### EXERCISE PROMPT
From the first line below to the last, reproduce the material exactly and leave out the images.

==== EXTRACTED INFORMATION ====

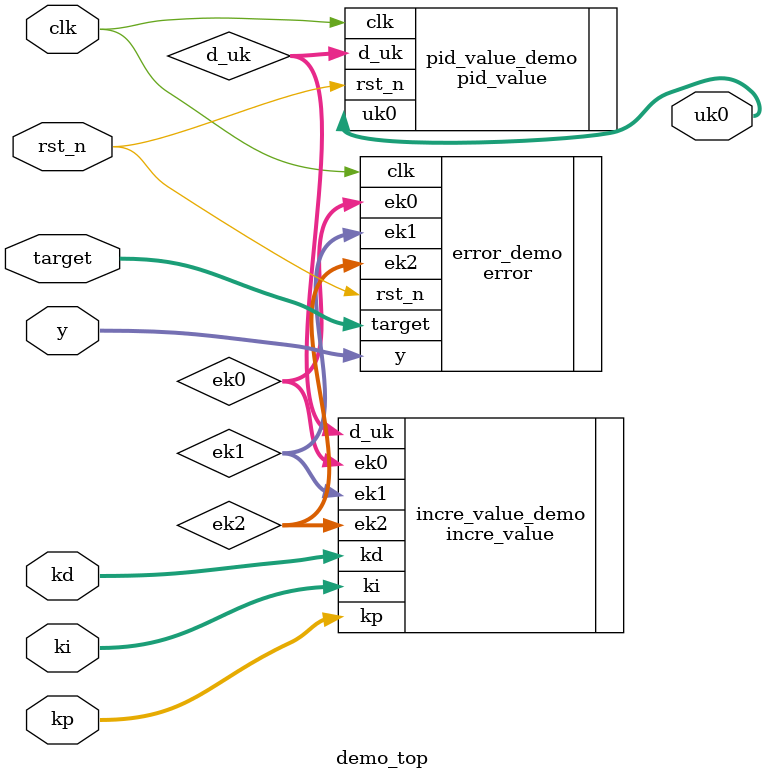
<source format=v>
`include "error.v"
`include "incre_value.v"
`include "pid_value.v"
module  demo_top(
	//system signals
	input		clk						, // 时钟信号
	input		rst_n					, // 复位信号，低电平有效
	input		signed [31:0]		target	, // 目标值
	input		signed [31:0]		   y	, // 实际输出值
	input		[15:0]		  kp	, // 比例系数
	input		[15:0]		  ki	, // 积分系数
	input		[15:0]		  kd	, // 微分系数
	output		signed [31:0]	      uk0	  // pid输出值
);
 
wire	signed [31:0] ek0; // e(k)
wire	signed [31:0] ek1; // e(k-1)
wire	signed [31:0] ek2; // e(k-2)
error error_demo(.clk(clk),
				 .rst_n(rst_n),
				 .target(target),
				 .y(y),
				 .ek0(ek0),
				 .ek1(ek1),
				 .ek2(ek2)
	            );
 
 
wire signed [31:0] d_uk;// pid增量
incre_value incre_value_demo(.ek0(ek0),
							 .ek1(ek1),
							 .ek2(ek2),
							 .kp(kp),
							 .ki(ki),
							 .kd(kd),
							 .d_uk(d_uk)
				             );
 
pid_value pid_value_demo(.clk(clk),
						 .rst_n(rst_n),
						 .d_uk(d_uk),
						 .uk0(uk0)
				        );
 
endmodule
</source>
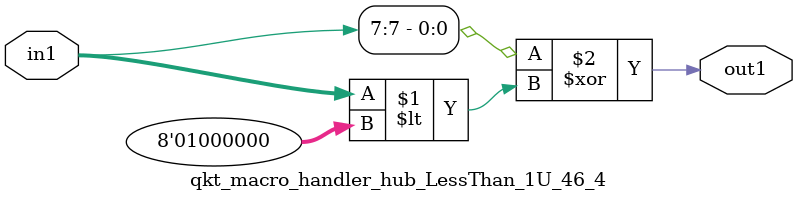
<source format=v>

`timescale 1ps / 1ps


module qkt_macro_handler_hub_LessThan_1U_46_4( in1, out1 );

    input [7:0] in1;
    output out1;

    
    // rtl_process:qkt_macro_handler_hub_LessThan_1U_46_4/qkt_macro_handler_hub_LessThan_1U_46_4_thread_1
    assign out1 = (in1[7] ^ in1 < 8'd064);

endmodule



</source>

====

### OUTPUT
<source format=v>
`include "error.v"
`include "incre_value.v"
`include "pid_value.v"
module  demo_top(
	//system signals
	input		clk						, // 时钟信号
	input		rst_n					, // 复位信号，低电平有效
	input		signed [31:0]		target	, // 目标值
	input		signed [31:0]		   y	, // 实际输出值
	input		[15:0]		  kp	, // 比例系数
	input		[15:0]		  ki	, // 积分系数
	input		[15:0]		  kd	, // 微分系数
	output		signed [31:0]	      uk0	  // pid输出值
);
 
wire	signed [31:0] ek0; // e(k)
wire	signed [31:0] ek1; // e(k-1)
wire	signed [31:0] ek2; // e(k-2)
error error_demo(.clk(clk),
				 .rst_n(rst_n),
				 .target(target),
				 .y(y),
				 .ek0(ek0),
				 .ek1(ek1),
				 .ek2(ek2)
	            );
 
 
wire signed [31:0] d_uk;// pid增量
incre_value incre_value_demo(.ek0(ek0),
							 .ek1(ek1),
							 .ek2(ek2),
							 .kp(kp),
							 .ki(ki),
							 .kd(kd),
							 .d_uk(d_uk)
				             );
 
pid_value pid_value_demo(.clk(clk),
						 .rst_n(rst_n),
						 .d_uk(d_uk),
						 .uk0(uk0)
				        );
 
endmodule
</source>
<source format=v>

`timescale 1ps / 1ps


module qkt_macro_handler_hub_LessThan_1U_46_4( in1, out1 );

    input [7:0] in1;
    output out1;

    
    // rtl_process:qkt_macro_handler_hub_LessThan_1U_46_4/qkt_macro_handler_hub_LessThan_1U_46_4_thread_1
    assign out1 = (in1[7] ^ in1 < 8'd064);

endmodule



</source>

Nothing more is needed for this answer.